Every Sunday during the lockdown, “Stay at Home” showcases a new artist who investigates the pandemic situation. The artists are selected through an open call, and the exhibition is free and open to everyone (you can access through [The Art Happens Here]). Over the weeks, new posts are added so that, through solo presentations, “Stay at Home” becomes a group show. The idea is not new to AKG. In fact, presenting collective exhibitions through one-week solo shows is a familiar format to Annka Kultys who, the past winter, opened “Cacotopia 04” (11th Jan – 15th Feb 2020), the fourth edition of the gallery’s annual survey of leading emerging artists in the contemporary art space. Like “Stay at Home”, also “Cacotopia” four editions are group exhibitions presented in the format of solo shows allocated to a single artist every week.

week 3 AKG instagram story 1 of 2 - OPEN CALL
week 3 AKG Instagram story 1 of 2 – Open Call

Whereas the two projects are similar, they are not identical. In fact, “Cacotopia” lasts four weeks and consequently showcases four artists only. While “Stay at Home” will present a new artist each week the lockdown goes on. Hopefully, these will be just a handful of weeks, but as we can see from other countries, the lockdown could last 10 weeks or more (i.e., Italy is in its 7th week and the lockdown has just been extended for another month. Now planned to end early May 2020). Therefore, by continuing over time and presenting more artists, there is potential that “Stay at Home” will become a much bigger and more articulated project than its older brother “Cacotopia” and could even serve as new digital art database.
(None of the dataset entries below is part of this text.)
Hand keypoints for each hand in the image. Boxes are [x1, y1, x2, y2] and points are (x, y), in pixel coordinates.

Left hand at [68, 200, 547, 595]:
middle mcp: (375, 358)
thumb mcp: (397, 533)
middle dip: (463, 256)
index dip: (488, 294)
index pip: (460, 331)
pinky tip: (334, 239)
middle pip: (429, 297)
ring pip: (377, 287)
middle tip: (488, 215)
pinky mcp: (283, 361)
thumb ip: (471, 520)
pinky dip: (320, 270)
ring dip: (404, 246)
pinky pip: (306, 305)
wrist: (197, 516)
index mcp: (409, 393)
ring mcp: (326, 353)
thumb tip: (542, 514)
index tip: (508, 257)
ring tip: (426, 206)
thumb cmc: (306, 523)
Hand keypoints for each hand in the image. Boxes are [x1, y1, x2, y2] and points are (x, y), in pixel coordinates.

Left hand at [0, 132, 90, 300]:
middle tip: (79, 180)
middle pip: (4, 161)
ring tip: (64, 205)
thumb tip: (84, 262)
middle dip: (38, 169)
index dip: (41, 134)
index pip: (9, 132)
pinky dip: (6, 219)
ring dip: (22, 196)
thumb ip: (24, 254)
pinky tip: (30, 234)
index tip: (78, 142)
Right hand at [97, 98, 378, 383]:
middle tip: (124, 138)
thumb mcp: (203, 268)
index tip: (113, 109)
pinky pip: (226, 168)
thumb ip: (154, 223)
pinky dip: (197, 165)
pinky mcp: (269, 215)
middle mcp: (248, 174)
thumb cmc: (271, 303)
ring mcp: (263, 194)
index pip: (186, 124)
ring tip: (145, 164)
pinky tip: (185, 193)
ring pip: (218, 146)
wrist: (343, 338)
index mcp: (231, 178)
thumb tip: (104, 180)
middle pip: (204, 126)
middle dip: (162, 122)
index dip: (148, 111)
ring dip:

screenshot of Social Disstancing Portraits, 2020, by Adad Hannah. available at AKG - the art happens here - week 2
screenshot of Social Distancing Portraits, 2020, by Adad Hannah. features in week 2 of “Stay at Home” at AKG

On one side, the group exhibition format of single-artist-presentations allows “Stay at Home” to be identified as a creature of Annka Kultys Gallery progressively establishing the gallery signature. On the other side, the gallery is not only doing a great act of gallantry by giving a chance to ‘any’ artist to be exhibited by a commercial gallery but also providing a platform, namely [The Art Happens Here], where art made during the quarantine can be seen by the people.

Ah! and if this is not enough, all the gallery benefits of the sold works will be donated for Coronavirus research!